When I first read that the new Obfusc, aka Joseph Burke, album was based in his own photography, I was excited. Audio and visual mediums of art have always seemed intertwined in my mind. The obvious correlation is in film, where music is utilized to heighten, sometimes even create, moods, tension, or anticipation in the viewer. I’m thinking of something else, though, more about how the mind’s eye interprets the aural input and vice versa. Poets compose to paintings and other images, why can’t musicians compose from photographs?
The question, however, is: will it be any good? Regrettably, the answer in this case is: not really. My anticipation was not met with the quality beats I’d hoped for. Cities of Cedar was way to easy to lose in the background, even when I was struggling to focus on it and nothing was in the foreground. Yet, while fading into the background, it is neither jarring nor comforting, which further distracted me from it. Maybe this was purposeful, like hunting through a photograph of mixed images and focus to find the real subject matter? I humbly doubt it, though.
Of the original works on this album (some remixes are included as well), “Amateur Cartography” is my favorite. In the first place, the title makes me think of that old critical line, something about “amateur psychology.” Musically it is the most engaging, with its simplicity and near-absence of beats for most of the track. When the beat does kick in, I can see and feel the fingers of long ago explorers redrawing the maps that had led them across great rivers and prairies, from sea to sea and over mountain passes. Then it regresses from there; “Close Your Eyes and Daydream” is too tense to follow its directive. It jitters and jumps through some pretty non-descript synthesizer sounds and flat drum programming. Also, “Mood Gradients” does nothing but induce edginess.
The remixes included at the end of the album serve to redeem this release from ‘completely ignorable,’ starting with Milieu’s remix of “Sounds from Shattered Seashells.” After hearing it and being moved, I wondered why anyone would include remixes that obviously outshine the originals on the same album? Why not include it on a remix EP or free downloadable extra? Well, my ears benefited from their inclusion as the remix has that childlike free feel that I associate with the likes of am-boy.

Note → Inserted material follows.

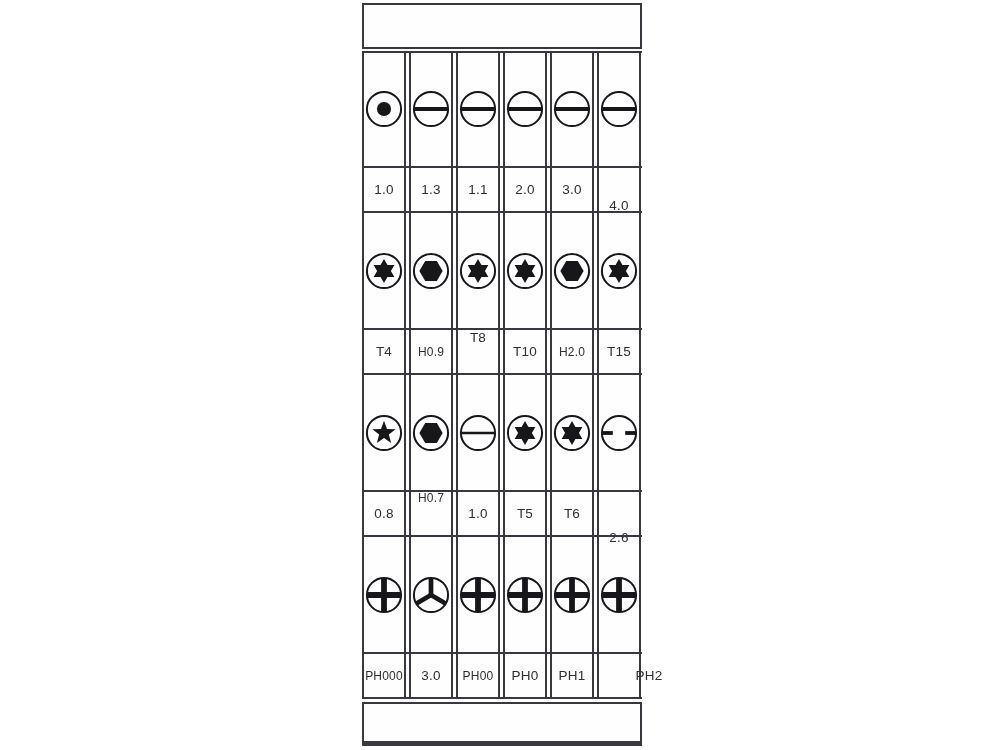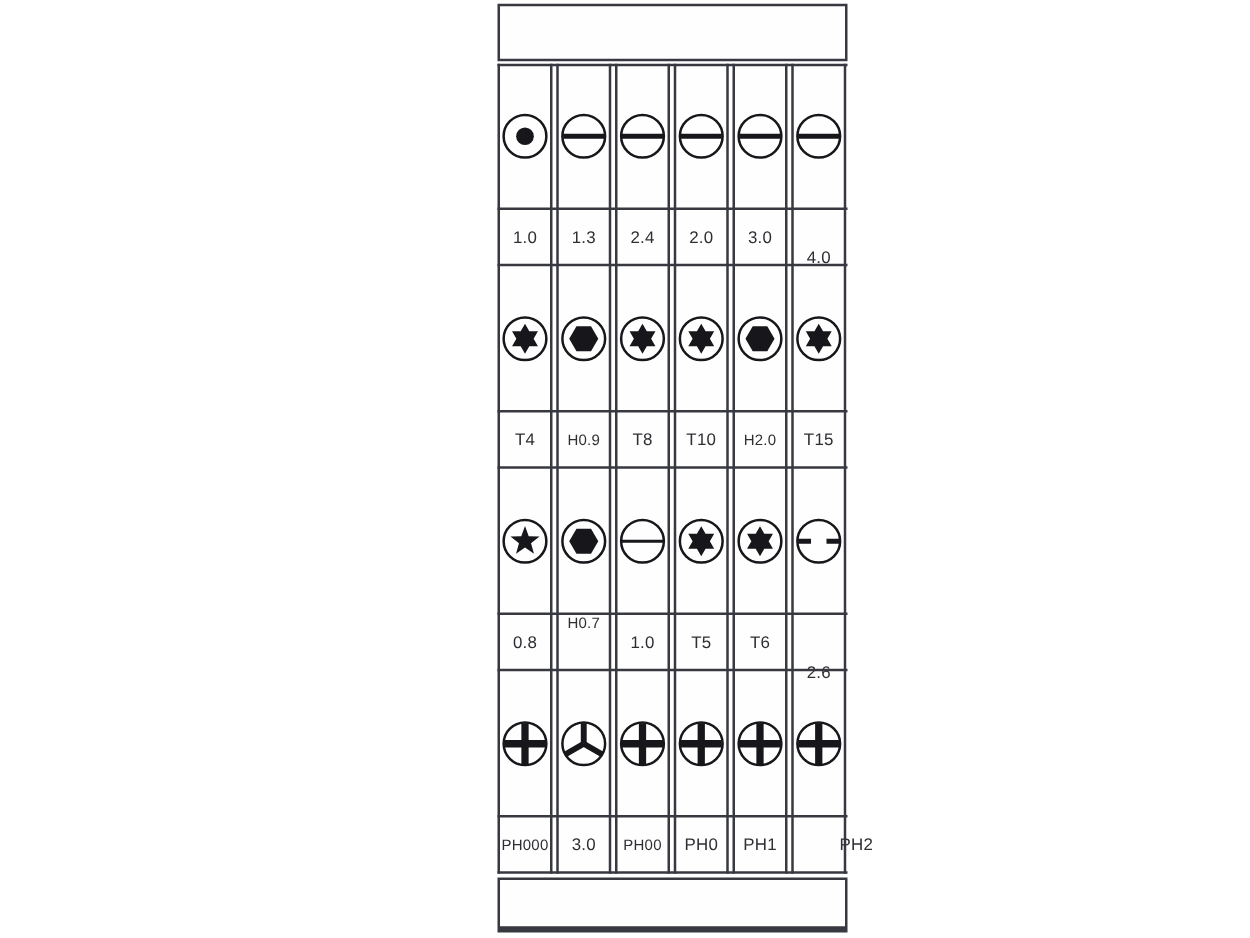"1.0" .panel { margin-left: 36px -> none }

In closing, I’d like to go back to a conversation I had last night with a friend about being a music critic. I hate feeling like I have little positive to say about an album, but it also doesn’t mean that I’m trying to communicate to the artist to pack it in and close shop. On the contrary, I always hope to find some light to touch on and encourage growth. I just wish it were more than the remixes in the case of Cities of Cedar.